Text Moderation

Text Moderation Overview

Hive currently offers a suite of text moderation tools that help platforms detect different kinds of undesirable content including but not limited to: sexual, hate, violence, bullying, promotions, and links to external sites. Today, we have text moderation support for over 15 different languages; additionally, our text models are also trained to understand the semantic meaning of different emoji's.

Hive's text content moderation API takes a two-pronged approach to moderate text:

  1. A deep learning-based text classification model to moderate text based on semantic meaning.
  2. Rule-based character pattern-matching algorithms to flag specific words and phrases.

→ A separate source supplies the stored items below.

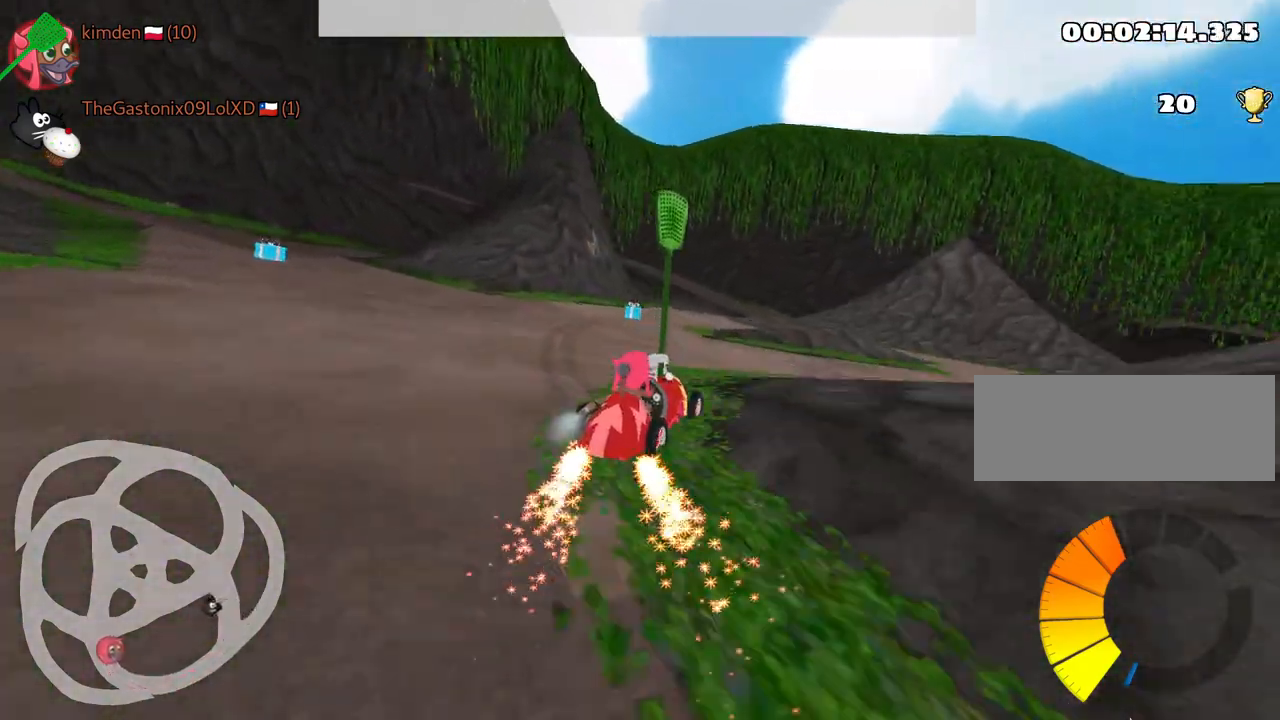
{"keys": ["left", "up"], "events": [[67, "left", "down"]]}
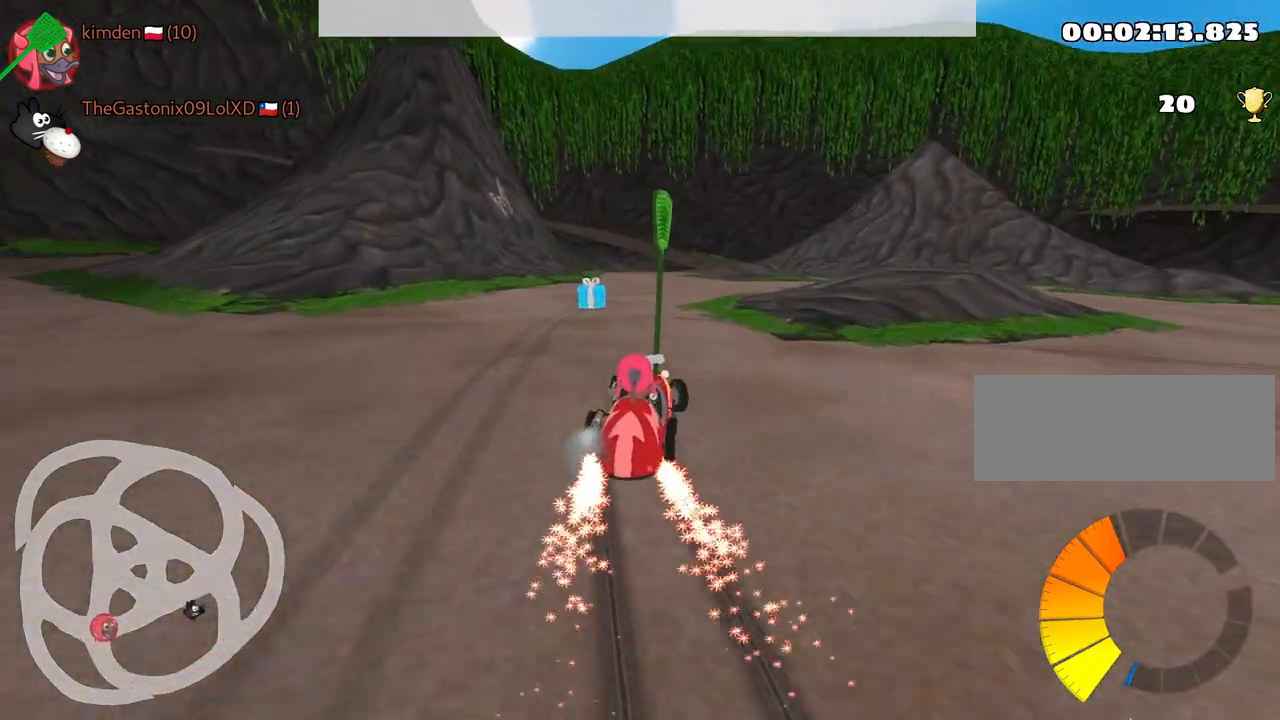
{"keys": ["up"], "events": [[217, "left", "up"], [317, "right", "down"], [467, "right", "up"]]}
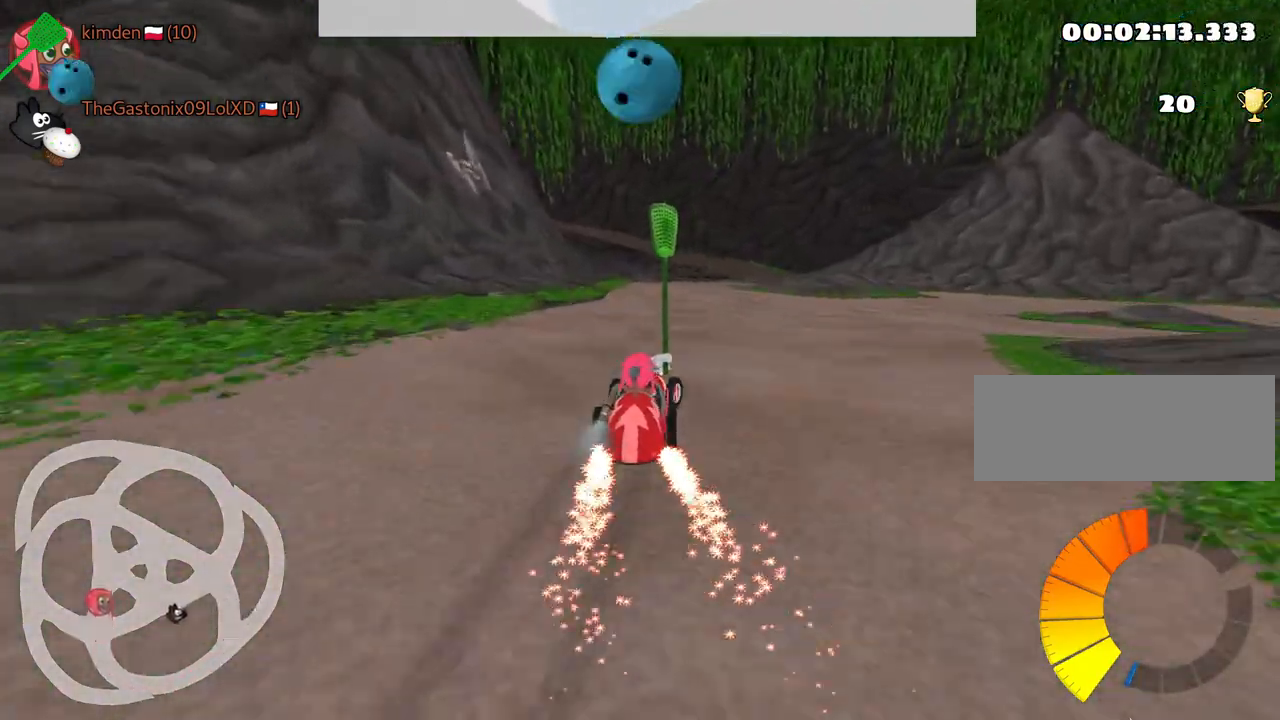
{"keys": ["up"], "events": [[384, "fire", "down"], [500, "fire", "up"]]}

The text classification model is trained on a proprietary large corpus of labeled data across multiple domains (including but not limited to social media, chat, and livestreaming apps), and is able to interpret full sentences with linguistic subtleties. Pattern-matching algorithms will search sentences for a set of predefined patterns that are commonly associated with harmful content. We also offer users options to add their own rules to this.

Both our models and pattern-matching approaches are robust to and explicitly tested on character replacements, character duplication, leetspeak, misspellings, and other common adversarial user behaviors.

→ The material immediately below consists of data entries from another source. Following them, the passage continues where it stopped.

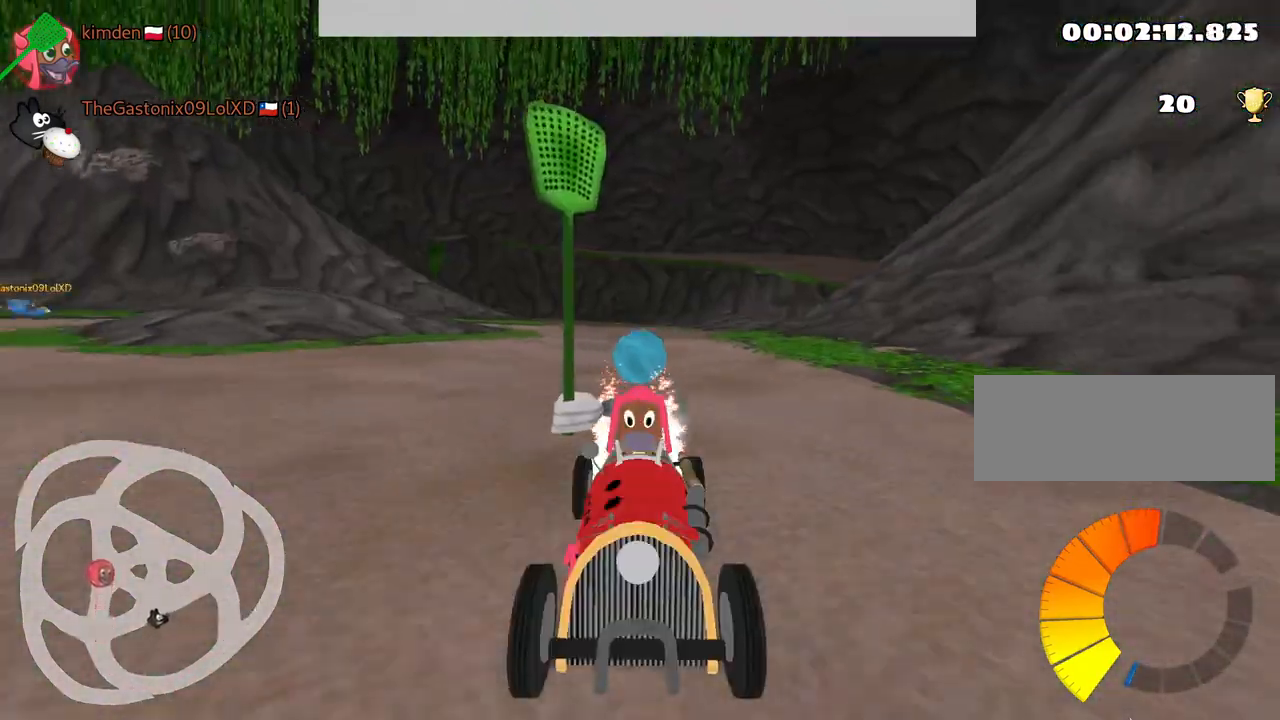
{"keys": ["up"], "events": []}
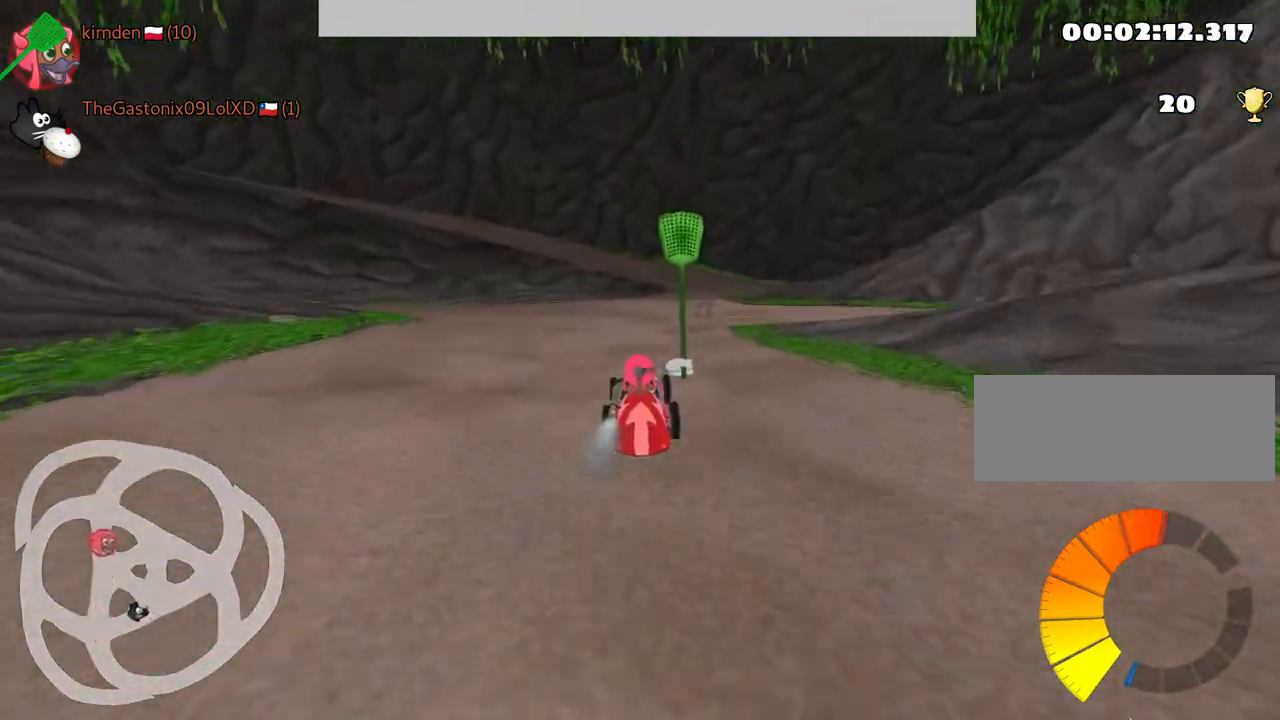
{"keys": ["right", "up"], "events": [[367, "right", "down"]]}
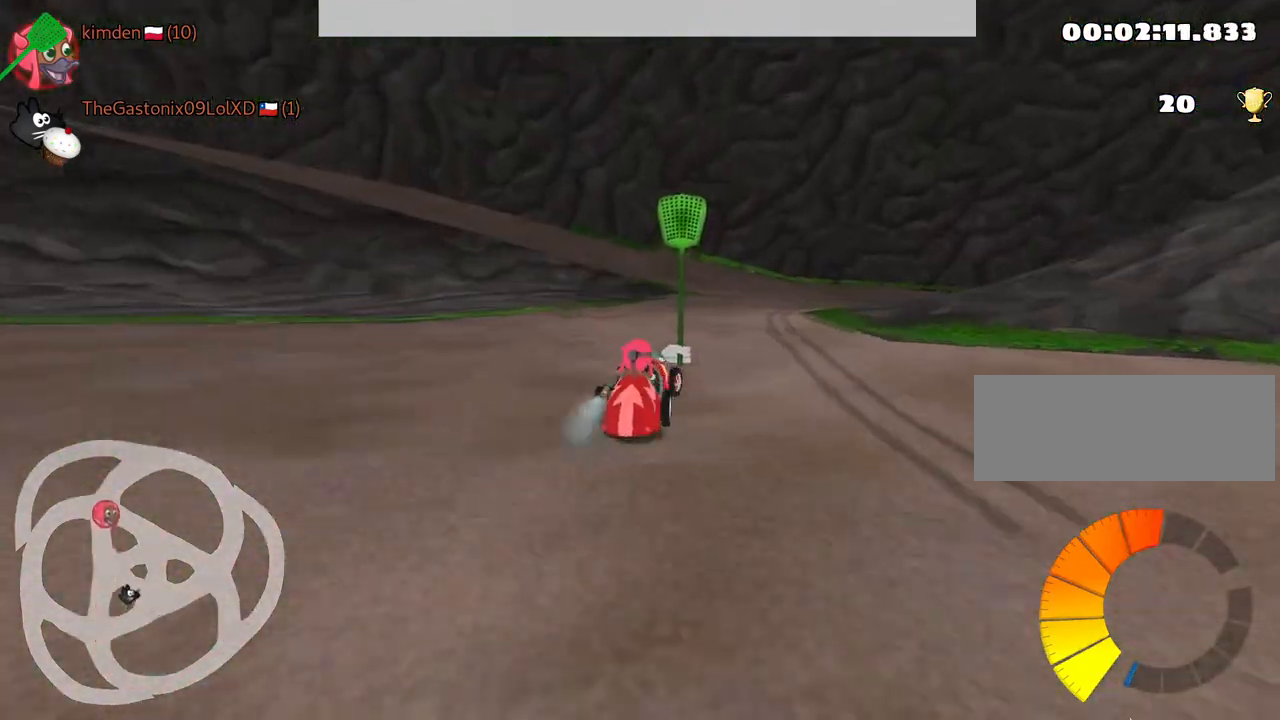
{"keys": ["right", "up"], "events": [[50, "right", "up"], [200, "right", "down"], [350, "nitro", "down"], [384, "right", "up"], [434, "nitro", "up"], [484, "right", "down"]]}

By default, it has a max input size of 1024 characters, which can be extended in special situations.

📘

NOTE:

A walkthrough of how to send text to our API and how you might use our model responses can be found in this guide.

Text Classification Model

Multilevel Classes

Our multilevel classes output different levels of moderation to empower our customers to make more refined moderation decisions. We offer five heads (sexual, hate, violence, bullying, drugs) that contain four classes each and five heads (child exploitation, gibberish, spam, promotions, phone numbers) that contains two classes. Our classes are ordered by severity ranging from level 3 (most severe) to level 0 (benign). If a certain head is not supported for a given language then you will receive a score of -1.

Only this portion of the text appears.